Items listed in a dataset:
++++

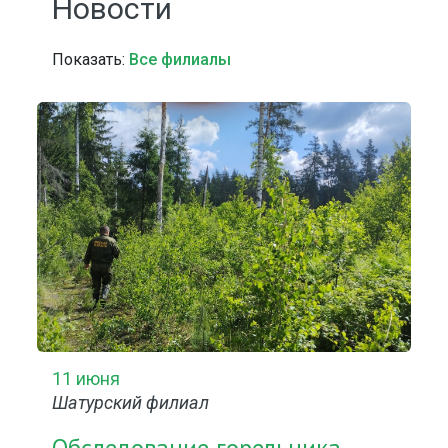
Новости
Показать:
Все филиалы
11 июня
Шатурский филиал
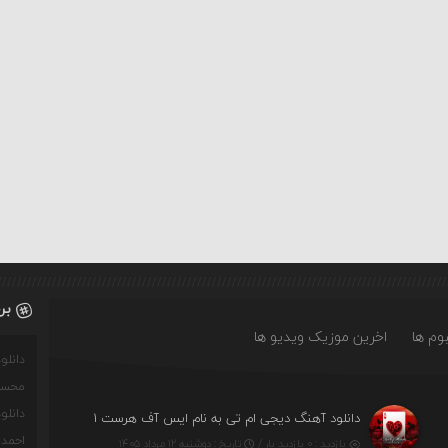
بر
وم ها
اخرین موزیک ویدیو ها
دانل
محسن
دانل
دانلود آهنگ دیجی ام تی به نام ایس آف هرست ۱
احمدو
بازدید : ۰ بازدید بار /
تاریخ : دوشنبه ۱۲ مرداد ۱۴۰۵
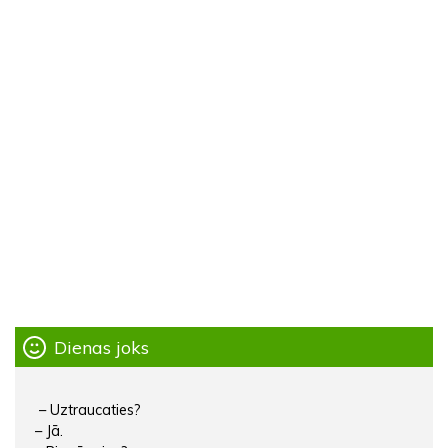
Dienas joks
– Uztraucaties?
– Jā.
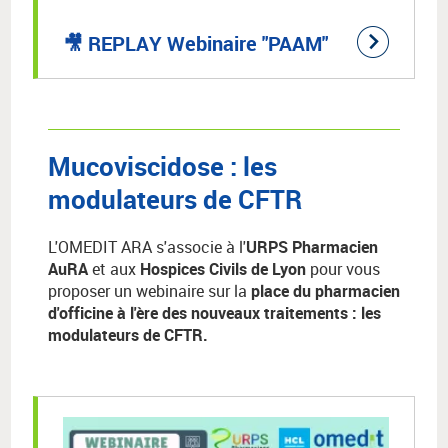
🎥 REPLAY Webinaire "PAAM"
Mucoviscidose : les
modulateurs de CFTR
L'OMEDIT ARA s'associe à l'
URPS Pharmacien
AuRA
et aux
Hospices Civils de Lyon
pour vous
proposer un webinaire sur la
place du pharmacien
d'officine à l'ère des nouveaux traitements : les
modulateurs de CFTR.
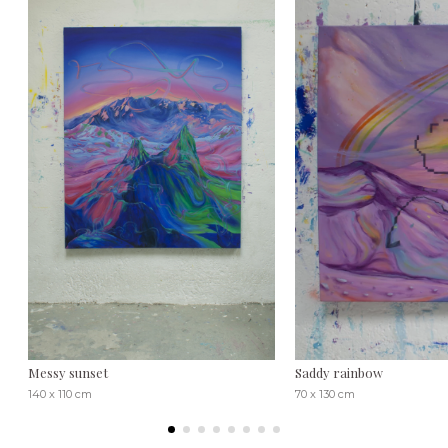
Messy sunset
Saddy rainbow
140 x 110 cm
70 x 130 cm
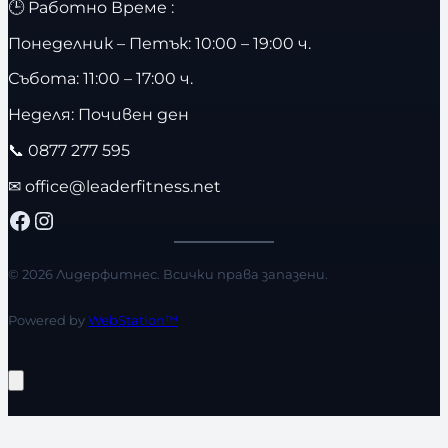
🕒 Работно Време :
Понеделник – Петък: 10:00 – 19:00 ч.
Събота: 11:00 – 17:00 ч.
Неделя: Почивен ден
📞
0877 277 595
✉
office@leaderfitness.net
Facebook
Instagram
© 2026 Лидерфитнес. Всички права запазени.
Powered by
WebStation™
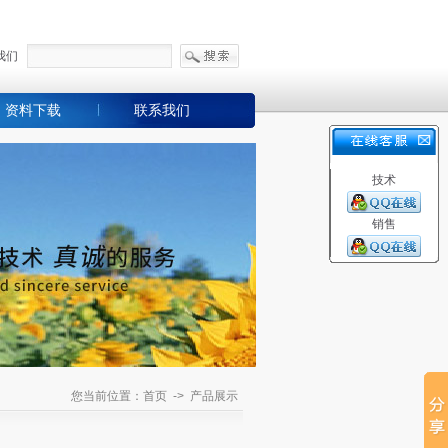
我们
资料下载
联系我们
技术
销售
您当前位置：首页 -> 产品展示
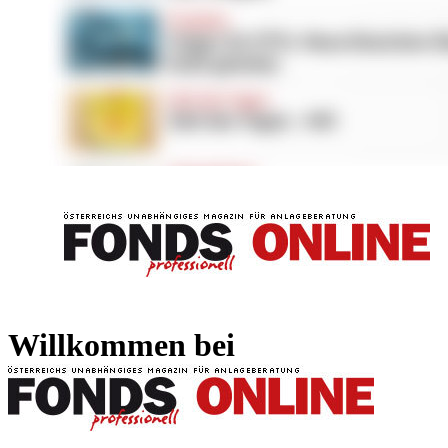
FONDS professionell
FONDS professi
Willkommen bei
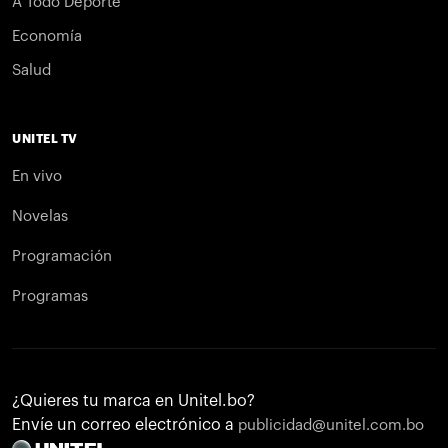
A Todo Deporte
Economía
Salud
UNITEL TV
En vivo
Novelas
Programación
Programas
¿Quieres tu marca en Unitel.bo?
Envíe un correo electrónico a
publicidad@unitel.com.bo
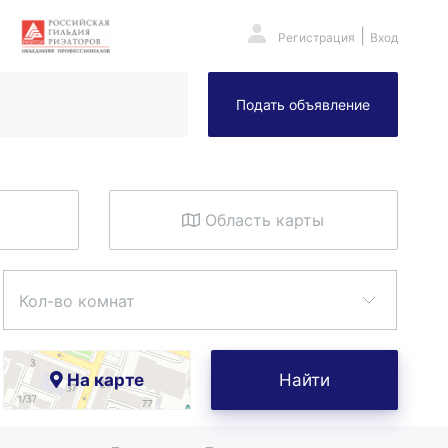
|
Регистрация
Вход
Подать объявление
Область карты
Кол-во комнат
На карте
Найти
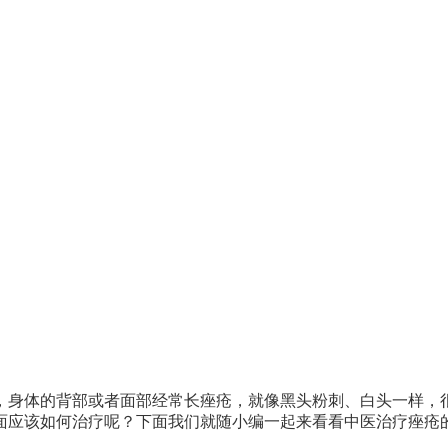
，身体的背部或者面部经常长痤疮，就像黑头粉刺、白头一样，
面应该如何治疗呢？下面我们就随小编一起来看看中医治疗痤疮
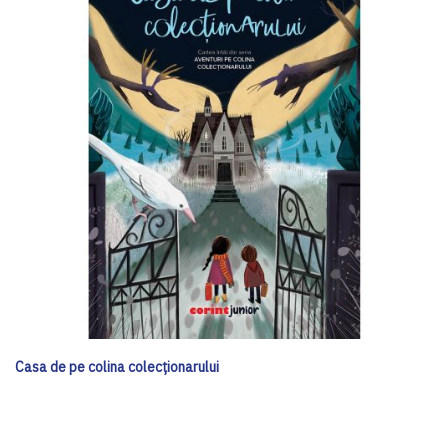
Casa de pe colina colecționarului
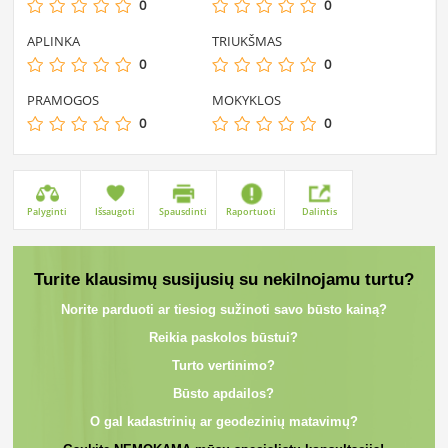
0
0
APLINKA
TRIUKŠMAS
0
0
PRAMOGOS
MOKYKLOS
0
0
Palyginti
Išsaugoti
Spausdinti
Raportuoti
Dalintis
Turite klausimų susijusių su nekilnojamu turtu?
Norite parduoti ar tiesiog sužinoti savo būsto kainą?
Reikia paskolos būstui?
Turto vertinimo?
Būsto apdailos?
O gal kadastrinių ar geodezinių matavimų?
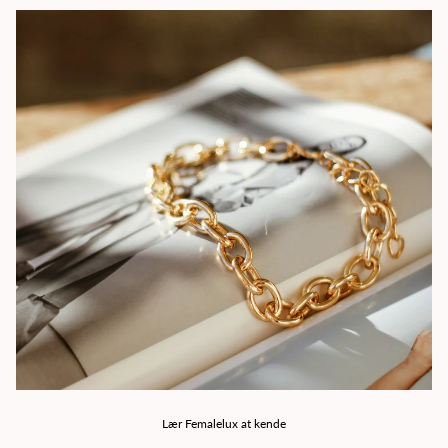
Lær Femalelux at kende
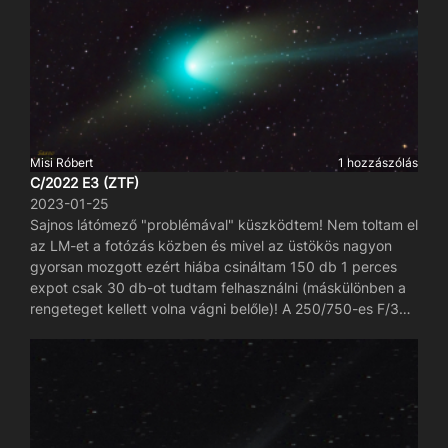
Misi Róbert
1 hozzászólás
C/2022 E3 (ZTF)
2023-01-25
Sajnos látómező "problémával" küszködtem! Nem toltam el
az LM-et a fotózás közben és mivel az üstökös nagyon
gyorsan mozgott ezért hiába csináltam 150 db 1 perces
expot csak 30 db-ot tudtam felhasználni (máskülönben a
rengeteget kellett volna vágni belőle)! A 250/750-es F/3
Newton + ASI294MC párosítás LM-je sajnos már kevés!
Megpróbáltam a háttérben lévő pici galaxisokat
megtartani.....elég küzdelmes volt! Bosszankodom hogy ez
az LM eltolás nem volt eszembe! Na majd legközelebb...ja
most jut eszembe hogy az 50 ezer év mulva lesz! 😃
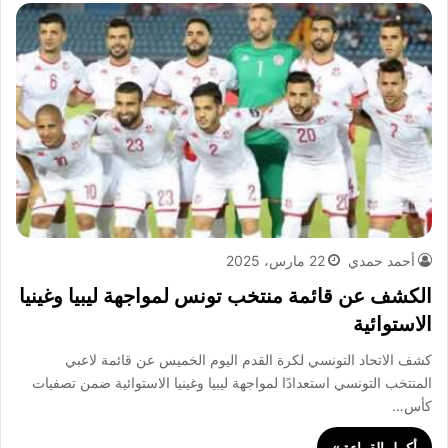
أحمد حمدي
22 مارس، 2025
الكشف عن قائمة منتخب تونس لمواجهة ليبيا وغينيا
الاستوائية
كشف الاتحاد التونسي لكرة القدم اليوم الخميس عن قائمة لاعبي
المنتخب التونسي استعدادًا لمواجهة ليبيا وغينيا الاستوائية ضمن تصفيات
كأس…
أكمل القراءة »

++++

The expected output is every line of the records in which the string "eszembe" appears.

**Answer to this exercise:**
az LM eltolás nem volt eszembe! Na majd legközelebb...ja
most jut eszembe hogy az 50 ezer év mulva lesz! 😃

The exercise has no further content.